08.09.2021 15:37 |

Erste Ergebnisse da

Alpaka „Geronimo“ hatte keine Rindertuberkulose!

„Geronimo“ ist das wohl berühmteste Alpaka der Welt. Monatelang wurde um das Leben des Tieres gerungen, am Ende vergeblich. Das Tier war zweimal positiv auf Rindertuberkulose getestet und Ende August unter großem Protest eingeschläfert worden. Dessen Besitzerin Helen MacDonald war davon überzeugt, dass „Geronimo“ an keiner Krankheit litt. Nun legt sie nach: Eine vorläufige Obduktion habe ergeben, dass das Tier keinerlei Anzeichen von Rindertuberkulose aufgewiesen hätte.

„Nun, wir haben es überstürzt“, so lautet eine Liedzeile aus dem Song „Geronimo“ der Band Sheppard - und was könnte auf das gleichnamige, nach langem Kampf getötete britische Alpaka „Geronimo“ besser zutreffen? Das Tier war zweimal positiv auf Rindertuberkulose getestet worden, laut dessen Besitzerin Helen MacDonald aber ohne Symptome und vollkommen gesund.

„Keine Anzeichen von Rindertuberkulose“
Die resolute Frau setzte sich monatelang für das Leben des Tieres ein, erreichte sogar Premier Boris Johnsons Fürsprache - doch die Behörde für Tier- und Pflanzengesundheit blieb hart, „Geronimo“ wurde Ende August eingeschläfert. Laut Helen Macdonald völlig zu Unrecht. Sie sagte heute, eine vorläufige Obduktion habe ergeben, dass das Tier keine Anzeichen von Rindertuberkulose aufgewiesen habe, zitiert sie „The Sun“. Allerdings seien die finalen Ergebnisse erst in etwa drei Monaten verfügbar.
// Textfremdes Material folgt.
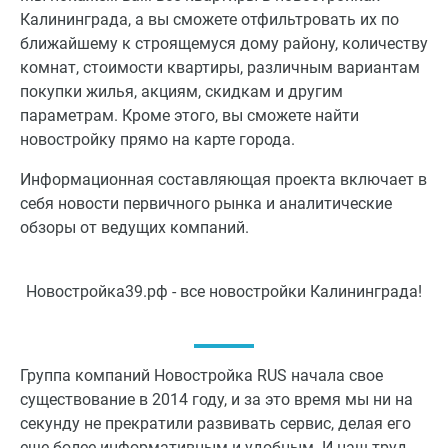
Калининграда, а вы сможете отфильтровать их по
ближайшему к строящемуся дому району, количеству
комнат, стоимости квартиры, различным вариантам
покупки жилья, акциям, скидкам и другим
параметрам. Кроме этого, вы сможете найти
новостройку прямо на карте города.
Информационная составляющая проекта включает в
себя новости первичного рынка и аналитические
обзоры от ведущих компаний.
Новостройка39.рф - все новостройки Калининграда!
Группа компаний Новостройка RUS начала свое
существование в 2014 году, и за это время мы ни на
секунду не прекратили развивать сервис, делая его
еще более информативным и удобным. И наш труд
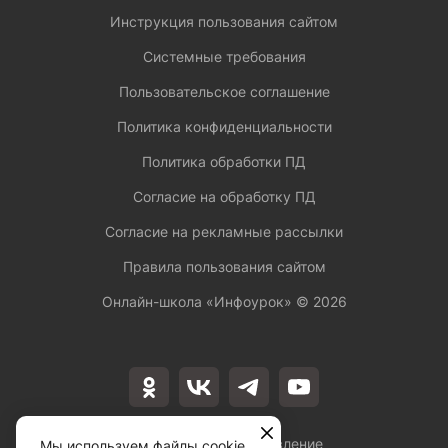
Инструкция пользования сайтом
Системные требования
Пользовательское соглашение
Политика конфиденциальности
Политика обработки ПД
Согласие на обработку ПД
Согласие на рекламные рассылки
Правила пользования сайтом
Онлайн-школа «Инфоурок» ©
2026
Лицензия на осуществление
Мы используем файлы cookie,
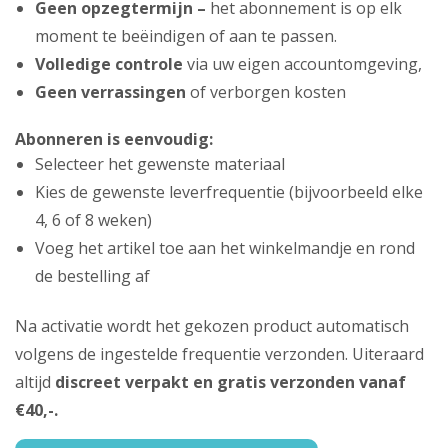
Geen opzegtermijn –
het abonnement is op elk
moment te beëindigen of aan te passen.
Volledige controle
via uw eigen accountomgeving,
Geen verrassingen
of verborgen kosten
Abonneren is eenvoudig:
Selecteer het gewenste materiaal
Kies de gewenste leverfrequentie (bijvoorbeeld elke
4, 6 of 8 weken)
Voeg het artikel toe aan het winkelmandje en rond
de bestelling af
Na activatie wordt het gekozen product automatisch
volgens de ingestelde frequentie verzonden. Uiteraard
altijd
discreet verpakt en gratis verzonden vanaf
€40,-.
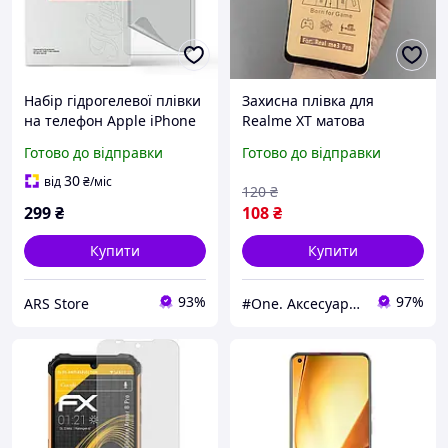
Набір гідрогелевої плівки
Захисна плівка для
на телефон Apple iPhone
Realme XT матова
12 Pro Max, прозора,
керамічна плівка на
Готово до відправки
Готово до відправки
матова, Clear + Matte,
телефон реалмі хт чорна
(ARM66850)
crm
30
від
₴
/міс
120
₴
299
₴
108
₴
Купити
Купити
93%
97%
ARS Store
#One. Аксесуари до смартфонів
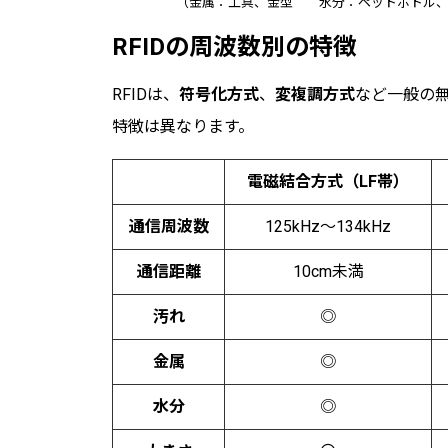
（金属：工具、金型 水分：ペットボトル、
RFIDの周波数別の特徴
RFIDは、
符号化方式
、
変複調方式
など一般の
特徴は異なります。
電磁結合方式（LF帯）
通信周波数
125kHz～134kHz
通信距離
10cm未満
汚れ
◎
金属
◎
水分
◎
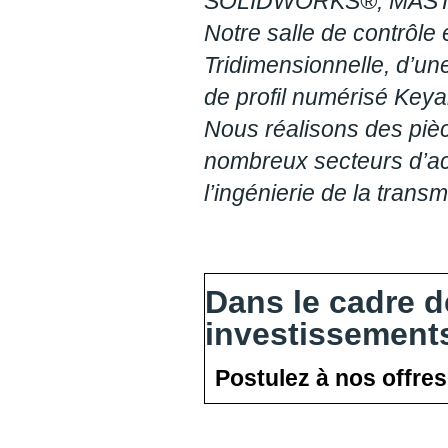
SOLIDWORKS®, MASTE
Notre salle de contrôl
Tridimensionnelle, d’un
de profil numérisé Key
Nous réalisons des piè
nombreux secteurs d’acti
l’ingénierie de la trans
Dans le cadre 
investissement
Postulez à nos offres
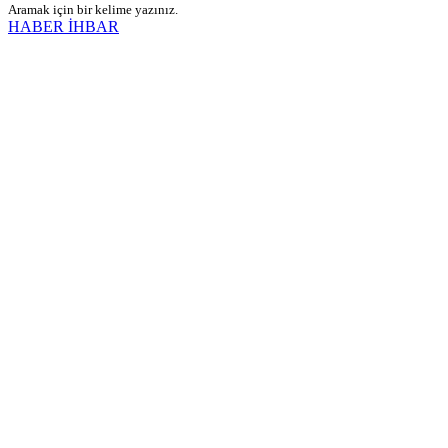
Aramak için bir kelime yazınız.
HABER İHBAR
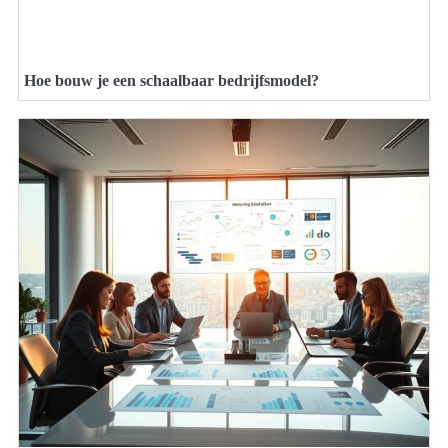
Hoe bouw je een schaalbaar bedrijfsmodel?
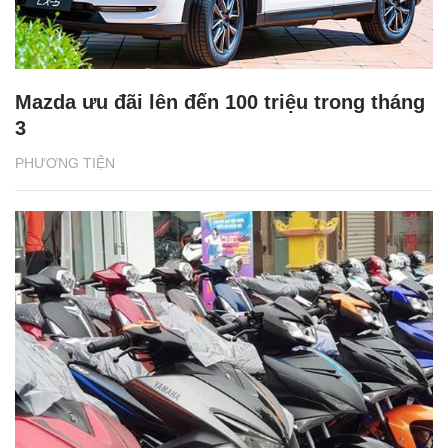
Mazda ưu đãi lên đến 100 triệu trong tháng
3
PHƯƠNG TIỆN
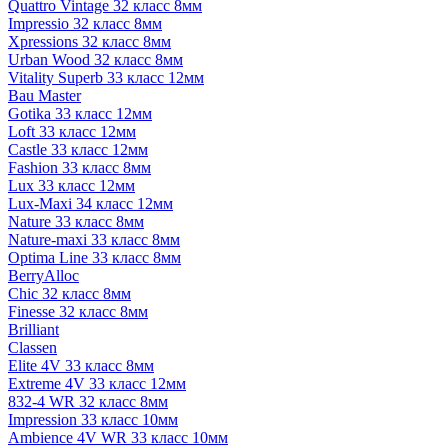
Quattro Vintage 32 класс 8мм
Impressio 32 класс 8мм
Xpressions 32 класс 8мм
Urban Wood 32 класс 8мм
Vitality Superb 33 класс 12мм
Bau Master
Gotika 33 класс 12мм
Loft 33 класс 12мм
Castle 33 класс 12мм
Fashion 33 класс 8мм
Lux 33 класс 12мм
Lux-Maxi 34 класс 12мм
Nature 33 класс 8мм
Nature-maxi 33 класс 8мм
Optima Line 33 класс 8мм
BerryAlloc
Chic 32 класс 8мм
Finesse 32 класс 8мм
Brilliant
Classen
Elite 4V 33 класс 8мм
Extreme 4V 33 класс 12мм
832-4 WR 32 класс 8мм
Impression 33 класс 10мм
Ambience 4V WR 33 класс 10мм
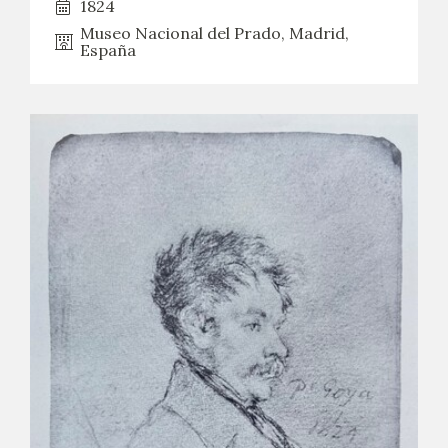
1824
Museo Nacional del Prado, Madrid,
España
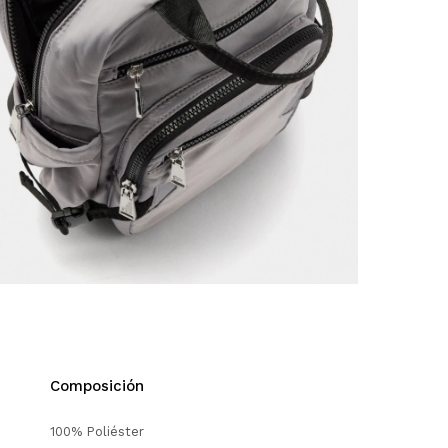
Composición
100% Poliéster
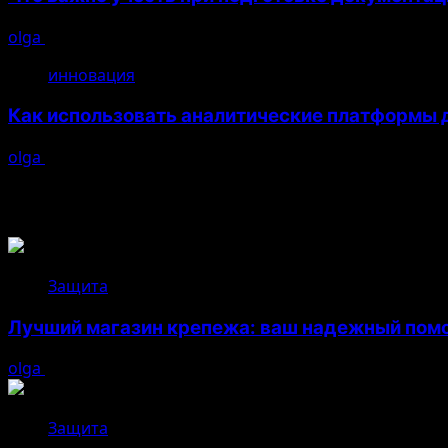
olga
26.04.2026
инновация
Как использовать аналитические платформы д
olga
26.04.2026
Возможно, вы пропустили
Защита
Лучший магазин крепежа: ваш надежный помо
olga
05.08.2026
Защита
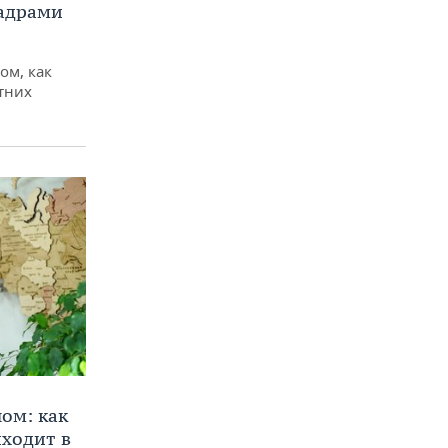
кадрами
ом, как
тних
ом: как
ходит в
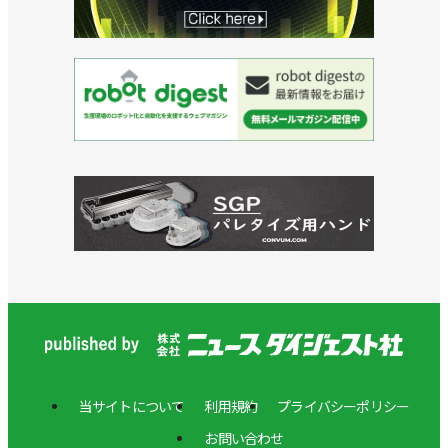
当サイトについて
利用規約
プライバシーポリシー
お問い合わせ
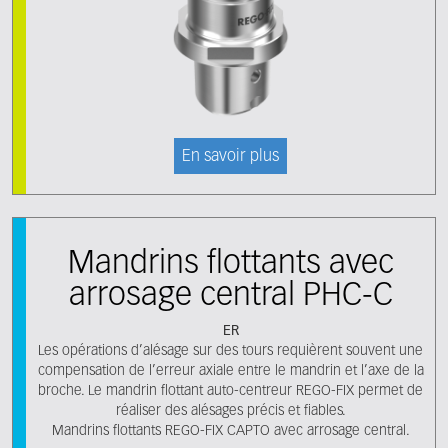
En savoir plus
Mandrins flottants avec
arrosage central PHC-C
ER
Les opérations d’alésage sur des tours requièrent souvent une
compensation de l’erreur axiale entre le mandrin et l’axe de la
broche. Le mandrin flottant auto-centreur REGO-FIX permet de
réaliser des alésages précis et fiables.
Mandrins flottants REGO-FIX CAPTO avec arrosage central.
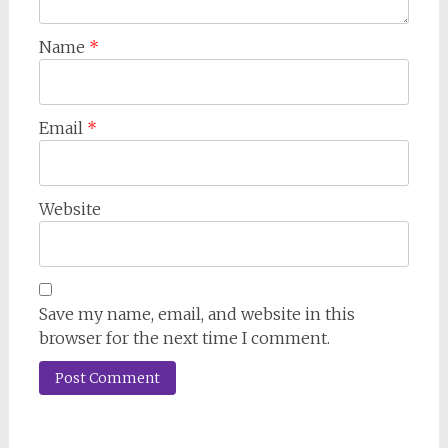
Name
*
Email
*
Website
Save my name, email, and website in this
browser for the next time I comment.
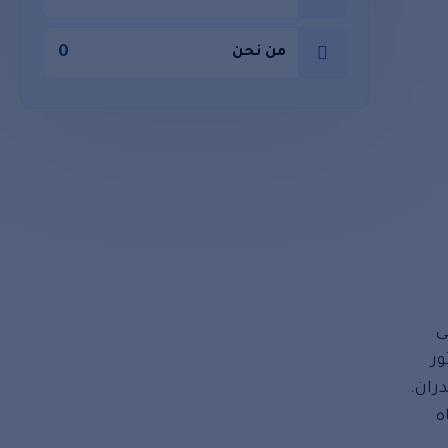
0
من نحن
ى
ر
ران.
ه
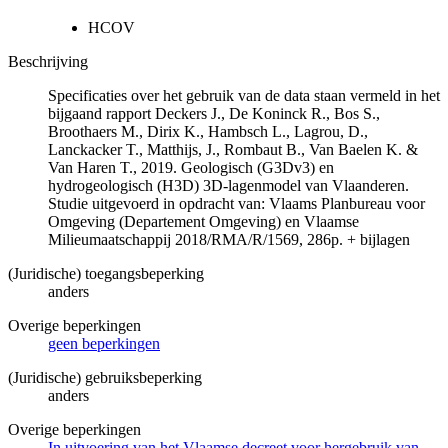
HCOV
Beschrijving
Specificaties over het gebruik van de data staan vermeld in het
bijgaand rapport Deckers J., De Koninck R., Bos S.,
Broothaers M., Dirix K., Hambsch L., Lagrou, D.,
Lanckacker T., Matthijs, J., Rombaut B., Van Baelen K. &
Van Haren T., 2019. Geologisch (G3Dv3) en
hydrogeologisch (H3D) 3D-lagenmodel van Vlaanderen.
Studie uitgevoerd in opdracht van: Vlaams Planbureau voor
Omgeving (Departement Omgeving) en Vlaamse
Milieumaatschappij 2018/RMA/R/1569, 286p. + bijlagen
(Juridische) toegangsbeperking
anders
Overige beperkingen
geen beperkingen
(Juridische) gebruiksbeperking
anders
Overige beperkingen
In uitvoering van het Vlaamse decreet voor hergebruik van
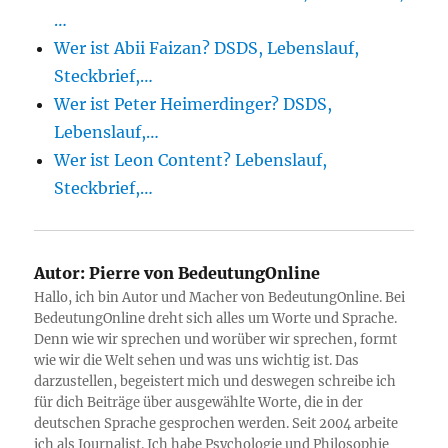
…
Wer ist Abii Faizan? DSDS, Lebenslauf,
Steckbrief,…
Wer ist Peter Heimerdinger? DSDS,
Lebenslauf,…
Wer ist Leon Content? Lebenslauf,
Steckbrief,…
Autor:
Pierre von BedeutungOnline
Hallo, ich bin Autor und Macher von BedeutungOnline. Bei
BedeutungOnline dreht sich alles um Worte und Sprache.
Denn wie wir sprechen und worüber wir sprechen, formt
wie wir die Welt sehen und was uns wichtig ist. Das
darzustellen, begeistert mich und deswegen schreibe ich
für dich Beiträge über ausgewählte Worte, die in der
deutschen Sprache gesprochen werden. Seit 2004 arbeite
ich als Journalist. Ich habe Psychologie und Philosophie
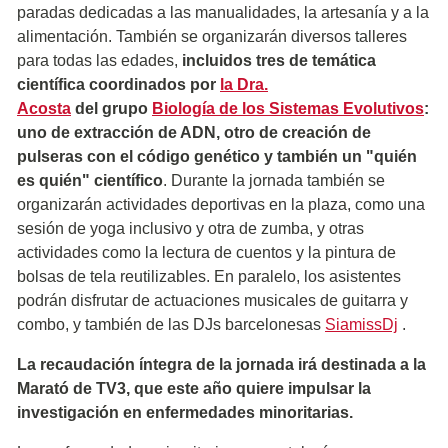
paradas dedicadas a las manualidades, la artesanía y a la
alimentación. También se organizarán diversos talleres
para todas las edades,
incluidos tres de temática
científica coordinados por
la Dra.
Acosta
del grupo
Biología de los Sistemas Evolutivos
:
uno de extracción de ADN, otro de creación de
pulseras con el código genético y también un "quién
es quién" científico
. Durante la jornada también se
organizarán actividades deportivas en la plaza, como una
sesión de yoga inclusivo y otra de zumba, y otras
actividades como la lectura de cuentos y la pintura de
bolsas de tela reutilizables. En paralelo, los asistentes
podrán disfrutar de actuaciones musicales de guitarra y
combo, y también de las DJs barcelonesas
SiamissDj
.
La recaudación íntegra de la jornada irá destinada a la
Marató de TV3, que este año quiere impulsar la
investigación en enfermedades minoritarias.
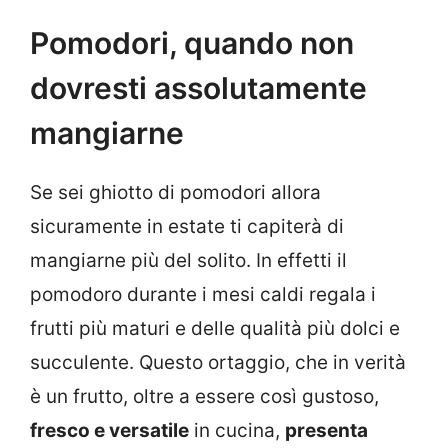
Pomodori, quando non
dovresti assolutamente
mangiarne
Se sei ghiotto di pomodori allora
sicuramente in estate ti capiterà di
mangiarne più del solito. In effetti il
pomodoro durante i mesi caldi regala i
frutti più maturi e delle qualità più dolci e
succulente. Questo ortaggio, che in verità
è un frutto, oltre a essere così gustoso,
fresco e versatile
in cucina,
presenta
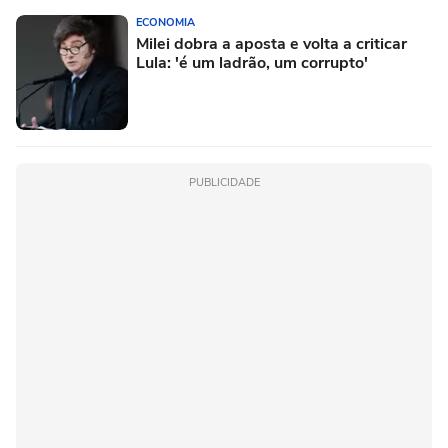
ECONOMIA
Milei dobra a aposta e volta a criticar
Lula: 'é um ladrão, um corrupto'
PUBLICIDADE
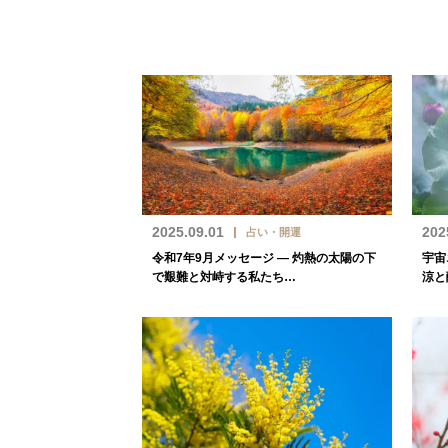
2025.09.01
202
占い・開運
令和7年9月メッセージ — 灼熱の太陽の下
宇宙
で艱難と対峙する私たち…
涼と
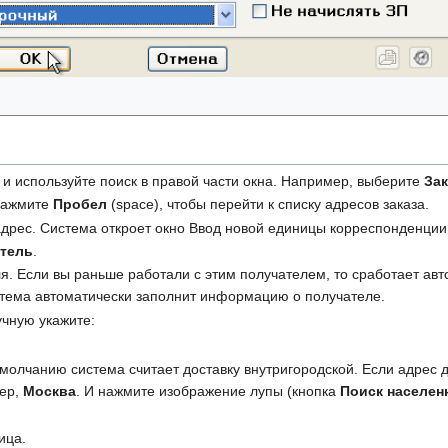
и используйте поиск в правой части окна. Например, выберите
Зак
 нажмите
Пробел
(space), чтобы перейти к списку адресов заказа.
адрес. Система откроет окно Ввод новой единицы корреспонденции
тель
.
я. Если вы раньше работали с этим получателем, то сработает ав
тема автоматически заполнит информацию о получателе.
учную укажите:
;
молчанию система считает доставку внутригородской. Если адрес д
мер,
Москва
. И нажмите изображение лупы (кнопка
Поиск населен
ица.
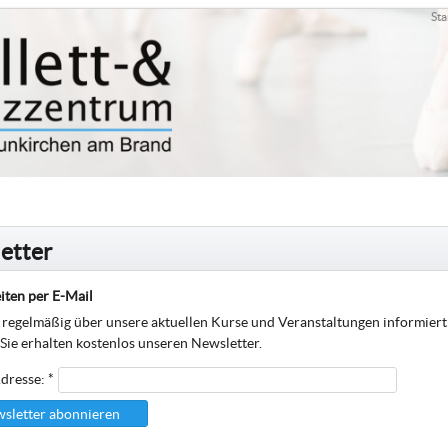
Sta
etter
iten per E-Mail
regelmäßig über unsere aktuellen Kurse und Veranstaltungen informier
 Sie erhalten kostenlos unseren Newsletter.
dresse: *
sletter abonnieren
Besitzerin fordert Rücktritt von Umweltminister
MacDonald fordert nun den Rücktritt von Umweltminister George Eustice. Dieser hatte den Tod des sechsjährigen Tieres angeordnet, „um eine stärkere Überprüfung der zahlreichen Versäumnisse der Regierung bei der Bekämpfung der Rindertuberkulose bei Rindern, Alpakas und Dachsen zu vermeiden“. Die Krankheit ist in Großbritannien ein großes Problem.

„Er hat die Welt berührt“
"Ich vermisse ihn. Aber ich werde ihm die Ehre erweisen, für ihn zu kämpfen und sicherzustellen, dass sein Vermächtnis für alle Tiere weiterlebt“, so MacDonald zur Presse vor dem Gebäude der zuständigen Behörde Defra in London: "‘Geronimo‘ war ein Segen in meinem Leben. Er hat die Welt berührt. Er wurde von sehr vielen Menschen geliebt und geschätzt, und er lebt weiter.“

Besitzerin drängt auf weitere Tests
In der Erklärung, auf welche sich MacDonald stützt, heißt es: „Wie von Dr. Iain McGill und Dr. Bob Broadbent geprüft, ist der vorläufige Brutto-Post-Mortem-Befund negativ für sichtbare Läsionen, die typisch für Rindertuberkulose sind.“ Während Helen nun auf weitere Untersuchungen drängt, befindet die leitende Veterinärmedizinerin Christine Middlemiss: „Wir haben die erste Post-Mortem-Untersuchung von ‘Geronimo‘ abgeschlossen.“ Für MacDonald und fast 150.000 Briten, die per Online-Petition für „Geronimos“ Leben gekämpft hatten, eine Ohrfeige, deren Echo wohl noch lange nicht verklingt.